Nunca un gobierno de un país democrático ha cerrado de una manera tan completa un territorio. Nunca el periodismo internacional ha quedado tan silencioso e inutilizado. Las fuerzas israelíes se sienten probablemente muy protegidas al evitar que circulen imágenes o relatos sobre sus actividades. Pero al mismo tiempo la decisión de su Gobierno les ha hecho perder completamente la credibilidad. Imposible dar verosimilitud a nada de lo que cuentan. Imposible creer nada de lo que dicen ni dar la menor fiabilidad a las acusaciones que formulan contra aquellos que matan.

¿Los cinco periodistas palestinos muertos esta semana en las cercanías de un hospital de Gaza tenían algo que ver con la rama militar de Hamás o eran simplemente reporteros y han sido asesinados exactamente por su condición de tales?

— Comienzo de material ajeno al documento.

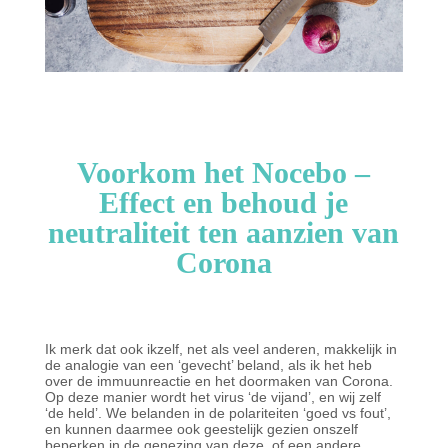
Voorkom het Nocebo –
Effect en behoud je
neutraliteit ten aanzien van
Corona
Ik merk dat ook ikzelf, net als veel anderen, makkelijk in
de analogie van een ‘gevecht’ beland, als ik het heb
over de immuunreactie en het doormaken van Corona.
Op deze manier wordt het virus ‘de vijand’, en wij zelf
‘de held’. We belanden in de polariteiten ‘goed vs fout’,
en kunnen daarmee ook geestelijk gezien onszelf
beperken in de genezing van deze, of een andere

Da igual que el medio para el que trabajaban estuviera financiado o no por Hamás. No hay ninguna prueba de que ellos tuvieran ninguna otra actividad que no fuera la de simples periodistas, solo disponemos de la nota del Gobierno israelí, es decir, de una fuente contaminada e increíble. Son, pues, crímenes de guerra que deben ser investigados y sus autores, castigados. Quizás pasen años, pero los nombres de los militares responsables de los asesinatos de los periodistas palestinos, más de 143 desde octubre de 2023, deberían quedar guardados; las organizaciones profesionales del mundo democrático no deberían renunciar nunca a su castigo.

Según pasan los meses y las fuerzas militares israelíes siguen bombardeando Gaza, tanto al norte, como en zonas consideradas de protección humanitaria, con su enorme lista de víctimas civiles, resulta más difícil contradecir a quienes llevan tiempo denunciando que el Gobierno de Netanyahu se ha embarcado en una auténtica operación de limpieza étnica. Impedir la entrada de suficientes alimentos y de suministros médicos, dinamitar conducciones de agua, bombardear campamentos civiles con el pretexto de perseguir a uno o dos militantes de Hamás, sólo tiene explicación si lo que se pretende es crear un clima de terror que lleve a los gazatíes a aceptar cualquier solución que acabe con su espantoso sufrimiento. La operación desencadenada por el Gobierno de Israel tras el brutal ataque de Hamás del pasado 7 de octubre de 2023 y el secuestro de más de 200 ciudadanos israelíes, nunca ha sido una guerra (el enemigo no ha tenido nunca ni aviación, ni tanques ni artillería pesada) sino una acción de castigo que, en cuanto tal, cumplió sus posibles objetivos hace muchos meses. Continuar con una acción armada de tal intensidad en un espacio ya arrasado tiene más explicación como parte fundamental de un proyecto de limpieza étnica en toda regla.

Ese proyecto exigiría también la desaparición de la Agencia de Naciones Unidas para los Refugiados de Palestina (UNRWA), creada en 1949, y sometida ahora a un ataque furibundo por parte del Gobierno de Netanyahu. La UNRWA no solo es clave para el mantenimiento de los palestinos, es el símbolo del compromiso de la comunidad internacional con este pueblo y su desaparición supondría una carga de profundidad contra el propio sistema de la ONU. Cerrar la UNRWA sería un paso a favor de la barbarie y una muestra de la fragilidad del sistema internacional. Un paso, no a favor del pueblo de Israel, sino de unos dirigentes que están dispuestos a devorar la ONU y a implicar a EE UU y a media Europa en su loca cabalgada para imponer su visión de un Israel expandido por, lo que para ellos es, una zona vital de influencia.

Empieza un nuevo año. Nada tiene por qué suceder así. La barbarie, la destrucción de un sistema internacional que con todas sus imperfecciones merece ser defendido, puede ser elegida o puede ser combatida.